He added commercial fertilizers and
nitrates to it--the nitrates were, of course, distinct from the gaseous
nitrogen that had been held, spongelike, by the subsoil, and had helped
supply the greenhouse with atmosphere. Then he harrowed the ground
again. The tractor worked fine, except that the feeble gravity made the
lugs of its wheels slip a lot. He repeated his planting, in the
old-fashioned manner.
Under ideal conditions, the inside of the great bubble was soon a mass
of growing things. Rose had planted flowers--to be admired, and to help
out the hive of bees, which were essential to some of the other plants,
as well. Nor was the flora limited to the Earthly. Some seeds or spores
had survived, here, from the mother world of the asteroids. They came
out of their eons of suspended animation, to become root and tough,
spiky stalk, and to mix themselves sparsely with vegetation that had
immigrated from Earth, now that livable conditions had been restored
over this little piece of ground. But whether they were fruit or weed,
it was difficult to say.
Sometimes John Endlich was misled. Sometimes, listening to familiar
sounds, and smelling familiar odors, toward the latter part of his
reprieve, he almost imagined that he'd accomplished his basic desires
here on Vesta--when he had always failed on Earth.
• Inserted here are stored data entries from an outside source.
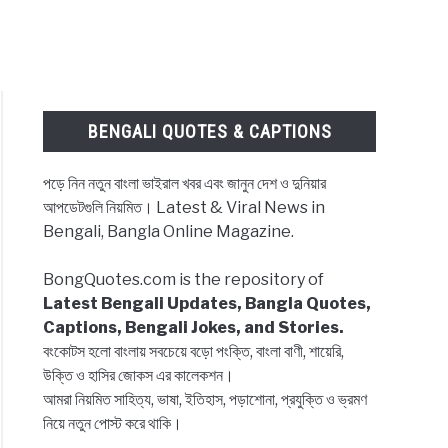
BENGALI QUOTES & CAPTIONS
পড়ে নিন নতুন বাংলা ভাইরাল খবর এবং জানুন দেশ ও দুনিয়ার
আপডেটগুলি নিয়মিত। Latest & Viral News in
Bengali, Bangla Online Magazine.
BongQuotes.com is the repository of
Latest Bengali Updates, Bangla Quotes,
Captions, Bengali Jokes, and Stories.
বংকোটস হলো বাংলায় সবচেয়ে বড়ো পংক্তি, বাংলা বাণী, শায়েরি,
উক্তি ও হাসির জোকস এর কালেকশন।
আমরা নিয়মিত সাহিত্য, ভাষা, ইতিহাস, পড়াশোনা, প্রযুক্তি ও ভ্রমণ
নিয়ে নতুন পোস্ট করে থাকি।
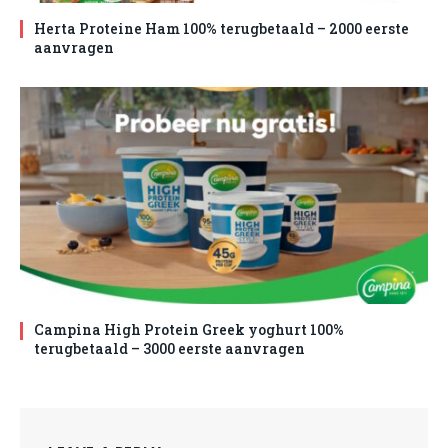
Herta Proteine Ham 100% terugbetaald – 2000 eerste
aanvragen
Campina High Protein Greek yoghurt 100%
terugbetaald – 3000 eerste aanvragen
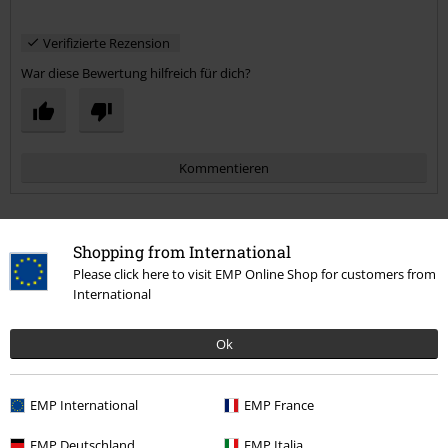
Fetzt wie Sau! Da bekommt man Bock, die Alte Kutte auszupacken
und ne Runde in die Krawallkneipe zu gehen \m/
Verifizierte Rezension
Gelungenes Album, Durchschnittliche Aufnahmequalität, Fetzt.
War diese Bewertung hilfreich für dich?
Kommentieren
Shopping from International
Please click here to visit EMP Online Shop for customers from
Mehr Kategorien. Mehr Möglichkeiten.
International
Band Merch
Top Bands
Running Wild
Ok
Band Merch
Medien
Schallplatten
Kommentar jetzt abschicken!
Band Merch
Genre
Power Metal
EMP International
EMP France
Sale %
Medien
Vinyl
EMP Deutschland
EMP Italia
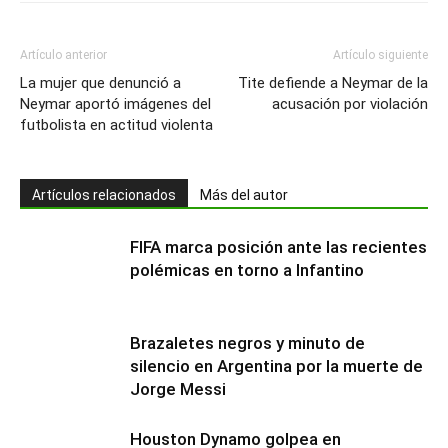
Artículo anterior
Artículo siguiente
La mujer que denunció a
Tite defiende a Neymar de la
Neymar aportó imágenes del
acusación por violación
futbolista en actitud violenta
Artículos relacionados
Más del autor
FIFA marca posición ante las recientes
polémicas en torno a Infantino
Brazaletes negros y minuto de
silencio en Argentina por la muerte de
Jorge Messi
Houston Dynamo golpea en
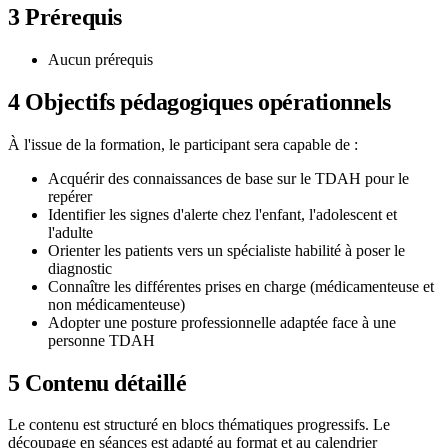
3
Prérequis
Aucun prérequis
4
Objectifs pédagogiques opérationnels
À l'issue de la formation, le participant sera capable de :
Acquérir des connaissances de base sur le TDAH pour le
repérer
Identifier les signes d'alerte chez l'enfant, l'adolescent et
l'adulte
Orienter les patients vers un spécialiste habilité à poser le
diagnostic
Connaître les différentes prises en charge (médicamenteuse et
non médicamenteuse)
Adopter une posture professionnelle adaptée face à une
personne TDAH
5
Contenu détaillé
Le contenu est structuré en blocs thématiques progressifs. Le
découpage en séances est adapté au format et au calendrier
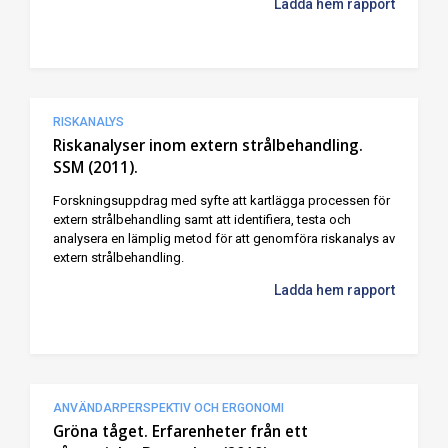
Ladda hem rapport
RISKANALYS
Riskanalyser inom extern strålbehandling.
SSM (2011).
Forskningsuppdrag med syfte att kartlägga processen för
extern strålbehandling samt att identifiera, testa och
analysera en lämplig metod för att genomföra riskanalys av
extern strålbehandling.
Ladda hem rapport
ANVÄNDARPERSPEKTIV OCH ERGONOMI
Gröna tåget. Erfarenheter från ett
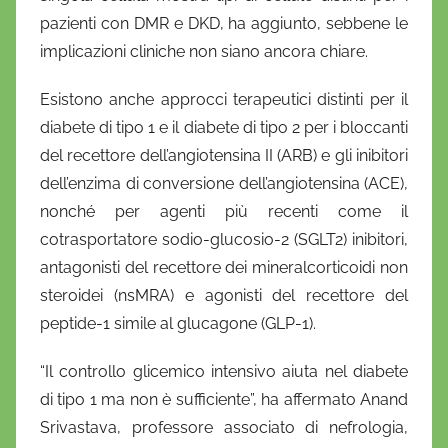
pazienti con DMR e DKD, ha aggiunto, sebbene le
implicazioni cliniche non siano ancora chiare.
Esistono anche approcci terapeutici distinti per il
diabete di tipo 1 e il diabete di tipo 2 per i bloccanti
del recettore dell’angiotensina II (ARB) e gli inibitori
dell’enzima di conversione dell’angiotensina (ACE),
nonché per agenti più recenti come il
cotrasportatore sodio-glucosio-2 (SGLT2) inibitori,
antagonisti del recettore dei mineralcorticoidi non
steroidei (nsMRA) e agonisti del recettore del
peptide-1 simile al glucagone (GLP-1).
“Il controllo glicemico intensivo aiuta nel diabete
di tipo 1 ma non è sufficiente”, ha affermato Anand
Srivastava, professore associato di nefrologia,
There was the smell of warm soil, flowers, greenery. He heard irrigation
water trickling. The sweetcorn rustled in the wind of fans he'd set up
to circulate the air. Bees buzzed. Chickens, approaching adolescence,
peeped contentedly as they dusted themselves and stretched luxuriously
in the shadows of the cornfield.
For John Endlich it was all like the echo of a somnolent summer of his
boyhood. There was peace in it: it was like a yearning fulfilled. An end
of wanderlust for him, here on Vesta. In contrast to the airless
desolation outside, the interior of this five-acre greenhouse was the
one most desirable place to be. So, except for the vaguest of stirrings
sometimes in his mind, there was not much incentive to seek fun
elsewhere. If he ever had time.
And there was a lot of the legendary, too, in what his family and he had
accomplished. It was like returning a little of the blue sky and the
sounds of life to this land of ruins and roadways and the ghosts of dead
beauty. Maybe there'd be a lot more of all that, soon, when the rumored
major influx of homesteaders reached Vesta.